The Wife's Lament: Modern English Translation, Summary, Analysis and Review
"The Wife's Lament" (also known as "The Wife's Complaint") is an Old English/Anglo-Saxon poem from the Exeter Book. The Saxons were a Germanic tribe and the poem is an elegy in the tradition of the German frauenlied, or "woman's song." Its main theme is the mourning of a lost or unrequited love, or perhaps a more general complaint about women being dominated by men and thus forced to live subservient existences. The Exeter Book has been dated to 960-990 AD, so the poem was probably written no later than 990 AD, perhaps much earlier. The version below is my modern English translation of one of the best poems of English antiquity. There are links to other translations of mine below the poem, including William Dunbar's exquisite "Sweet Rose of Virtue" and the evocative Anglo-Saxon classic "Wulf and Eadwacer." The latter is perhaps the first English poem by a female poet that remains known to us today ... unless "The Wife's Lament" is more ancient.
Prose Summary: A woman grieves because she has been separated from her husband or lover, who is a ruler of some note. He forsook her and their people, after which she was also forced to leave, becoming a refugee. She accuses her husband's kinsmen of plotting secretly to divide them, causing her heart to break. She also complains that her husband ordered her to settle in a new region, where she had no friends and felt completely lost, alone and out of kilter. She reveals how she met another man who initially seemed like a good match for her, until he turned out to be a criminal and/or fraud. Because other men held her new lover in contempt, she was forced to live in a cave. (One possible interpretation is that the "cave" is the grave, meaning that the female speaker lies dead and buried.) She imagines her husband or former lover living a similar dark existence and concludes by saying "woe be it to them who abide in longing." Another possible interpretation is that only one man is being discussed, with the female speaker alternately regretting his loss and cursing him for his unfaithfulness and cruelty.
The Wife's Lament
loose translation by Michael R. Burch
I draw these dark words from deep wells of wild grief,
dredged from my heart, regretful & sad.
I recount wrenching wanderings I've suffered since birth,
both ancient and recent, that drove me mad.

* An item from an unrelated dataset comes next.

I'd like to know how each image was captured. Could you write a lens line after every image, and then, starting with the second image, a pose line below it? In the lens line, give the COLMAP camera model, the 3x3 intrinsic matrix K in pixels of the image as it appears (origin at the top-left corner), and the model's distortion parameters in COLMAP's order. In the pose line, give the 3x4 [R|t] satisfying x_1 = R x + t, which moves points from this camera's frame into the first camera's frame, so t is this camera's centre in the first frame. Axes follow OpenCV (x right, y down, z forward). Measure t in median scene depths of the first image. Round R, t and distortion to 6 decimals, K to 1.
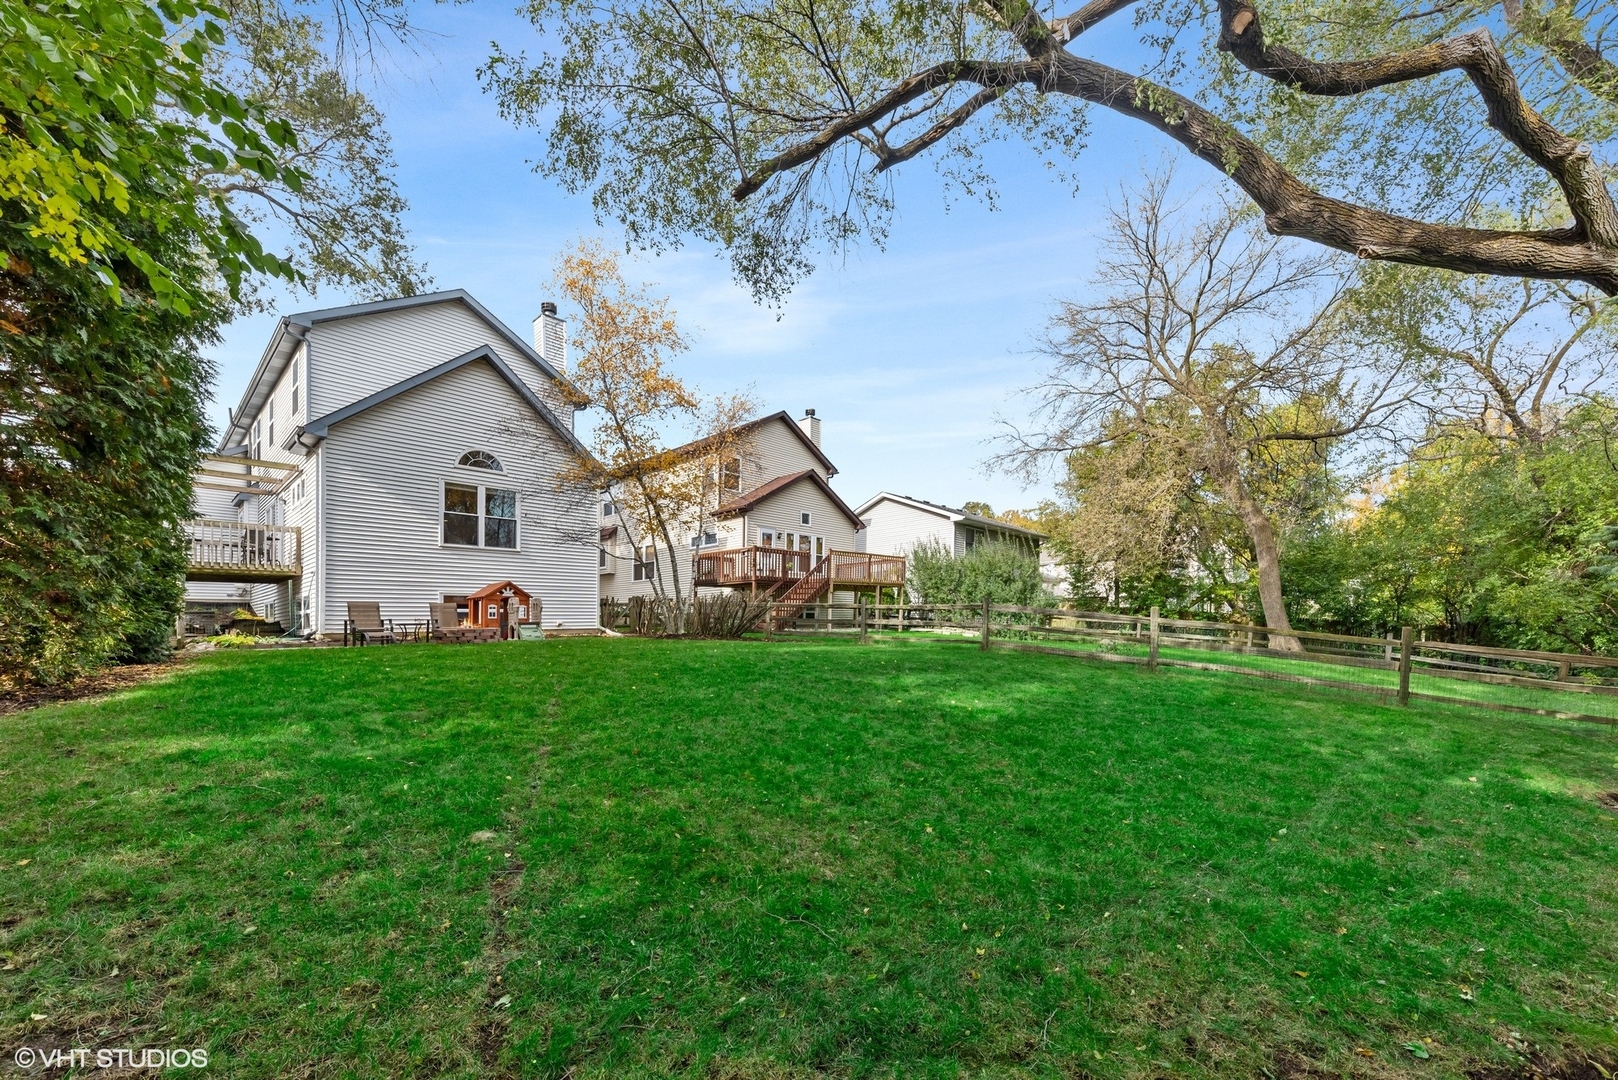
lens RADIAL K [[562.2, 0, 832.4], [0, 562.2, 581.9], [0, 0, 1]] dist [-0.000732, 0.000014]
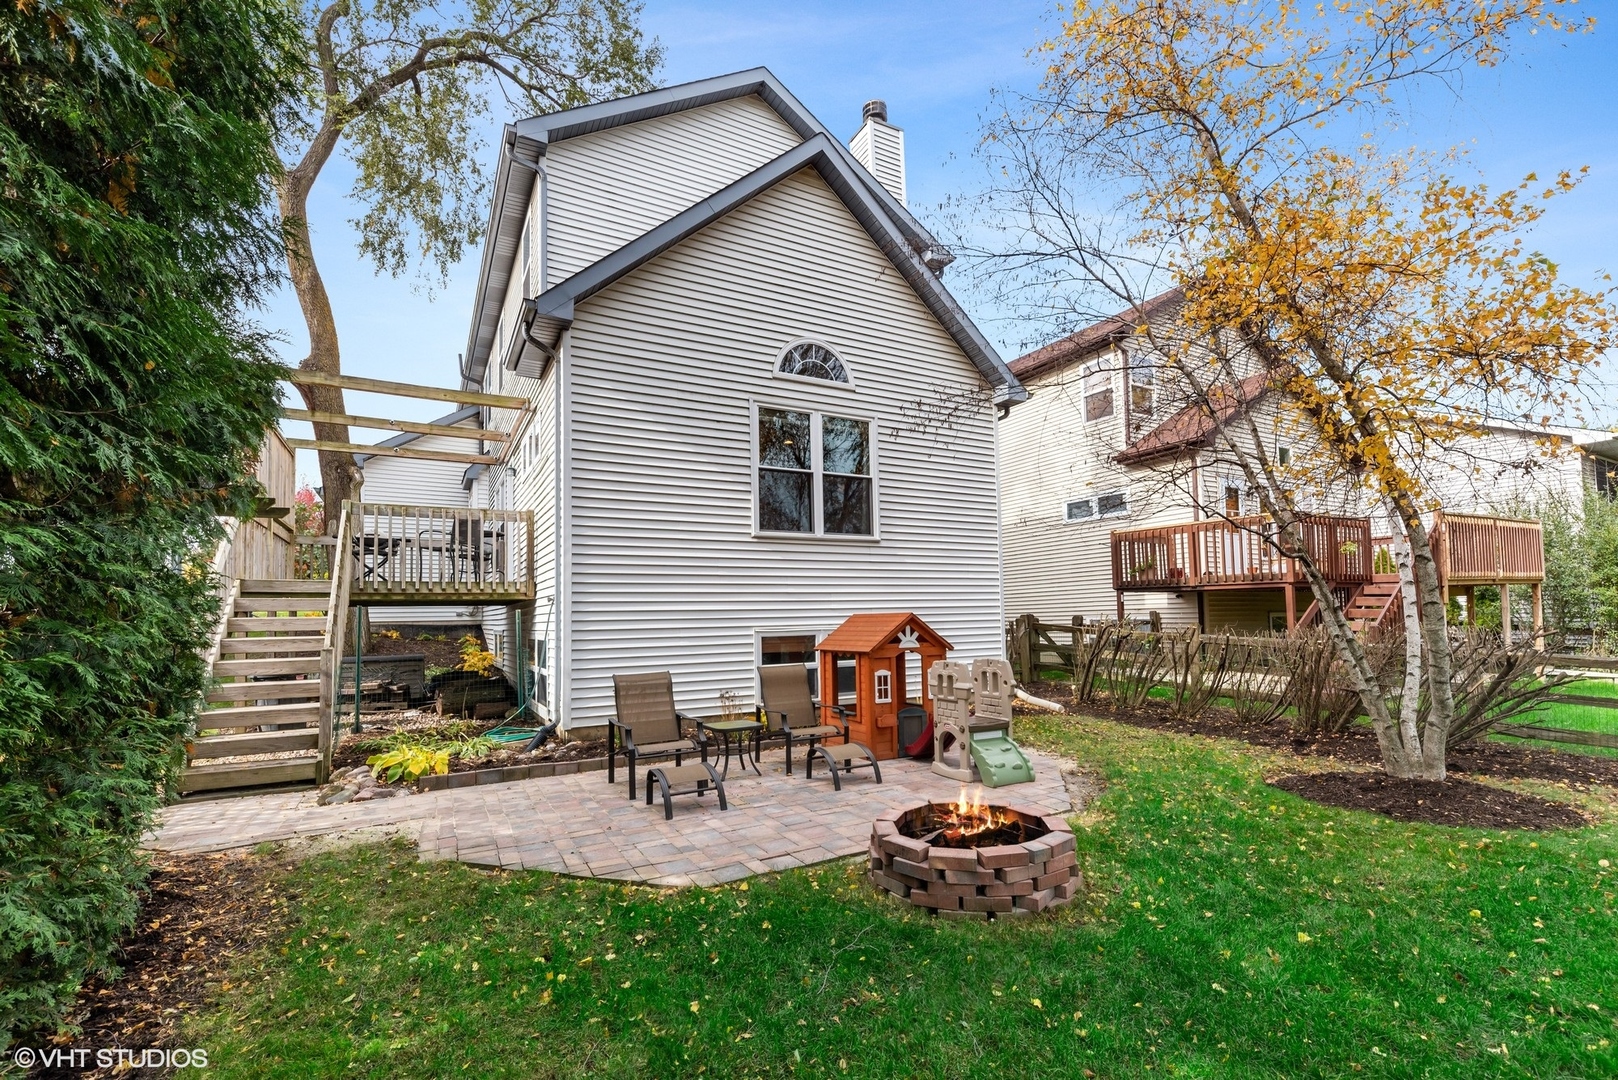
lens RADIAL K [[682.3, 0, 807.9], [0, 682.3, 540.8], [0, 0, 1]] dist [0.000647, -0.000108]
pose [[0.924528, -0.031602, -0.379802, -0.424459], [0.018866, 0.999129, -0.037211, -0.036832], [0.380647, 0.027237, 0.924319, 0.462205]]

I have reaped, from my exile-paths, only pain
here on earth.
First, my Lord forsook his kinfolk―left,
crossed the seas' wide expanse, deserted our tribe.

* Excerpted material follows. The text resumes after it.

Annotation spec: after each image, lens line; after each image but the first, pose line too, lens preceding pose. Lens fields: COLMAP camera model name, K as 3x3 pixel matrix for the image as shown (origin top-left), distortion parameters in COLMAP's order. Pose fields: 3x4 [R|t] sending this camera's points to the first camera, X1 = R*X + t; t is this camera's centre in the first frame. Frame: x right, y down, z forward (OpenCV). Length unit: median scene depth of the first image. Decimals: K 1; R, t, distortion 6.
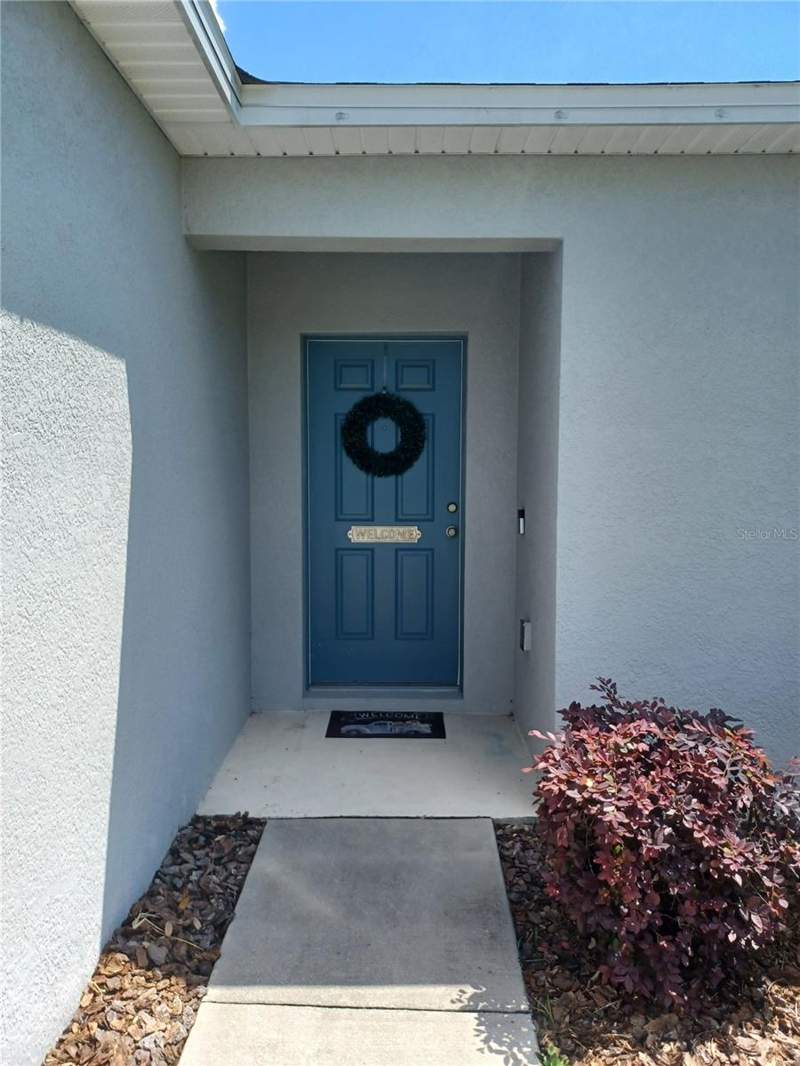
lens RADIAL K [[772.6, 0, 399.9], [0, 772.6, 533.3], [0, 0, 1]] dist [0.008209, -0.013521]
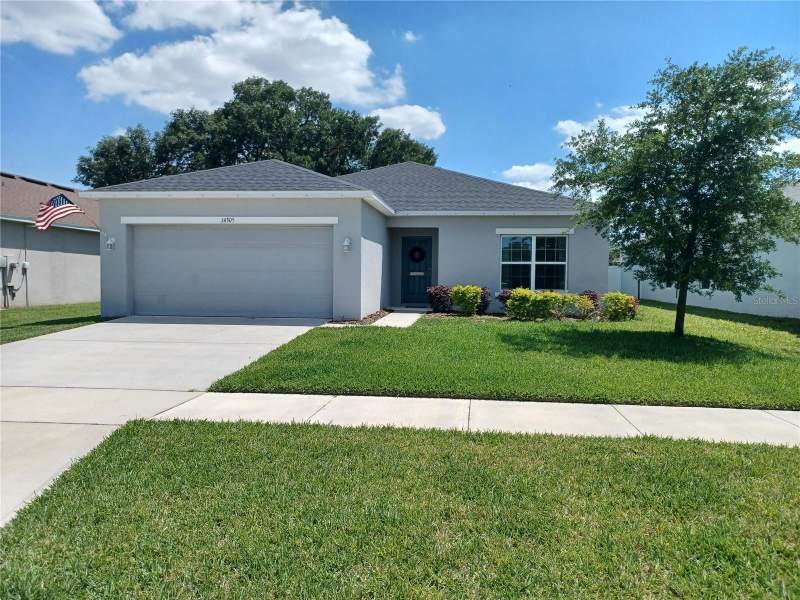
lens RADIAL K [[579.8, 0, 400.0], [0, 579.8, 300.2], [0, 0, 1]] dist [0.008209, -0.013521]
pose [[0.993907, 0.006016, -0.110056, 0.304839], [-0.012990, 0.997944, -0.062762, 0.438048], [0.109452, 0.063809, 0.991942, -2.965131]]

Since then, I've known only misery:
wrenching dawn-griefs, despair in wild tides ...
Where, oh where can he be?
Then I, too, left—a lonely, lordless refugee,
full of unaccountable desires!
But the man's kinsmen schemed to estrange us,
divide us, keep us apart.
Divorced from hope, unable to touch him,
how my helpless heart broke! ...
Then my Lord spoke:
"Take up residence here."
I had few acquaintances in this alien land, none close.
I was penniless, friendless;
Christ, I felt lost!
Eventually
I believed I'd met a well-matched man—one meant for me,
but unfortunately
he
was ill-starred and blind,
with a devious mind,
full of murderous intentions,
plotting some crime!
Before God we
vowed never to part, not till kingdom come, never!
But now that's all changed, forever—
our marriage is done, severed.
So now I must hear, far and near,
early and late,
contempt for my mate.
Then other men bade me, "Go, seek repentance in the sacred grove,
beneath the great oak trees, in some silent grotto, alone."
Now in this ancient earth-hall I huddle, hurt and oppressed—
the dales are dark, the hills wild & immense,
and this cruel-briared enclosure—an arid abode!
How the injustice assails me—my lord's absence!
Elsewhere on earth lovers share the same bed
while I pass through life, half dead,
in this dark abscess where I wilt in the heat, unable to rest
or forget the tribulations of my life's hard lot.
A young woman must always be
stern, hard-of-heart, unmoved, full of belief,
enduring breast-cares, suppressing her own feelings.
She must appear cheerful
even in a tumult of grief.
Now, like a criminal exiled to a distant land,
moaning beneath insurmountable cliffs,
my weary-minded lover, drenched by wild storms
and caught in the clutches of anguish, mourns,
reminded constantly of our former happiness.
Woe be it to them who abide in longing!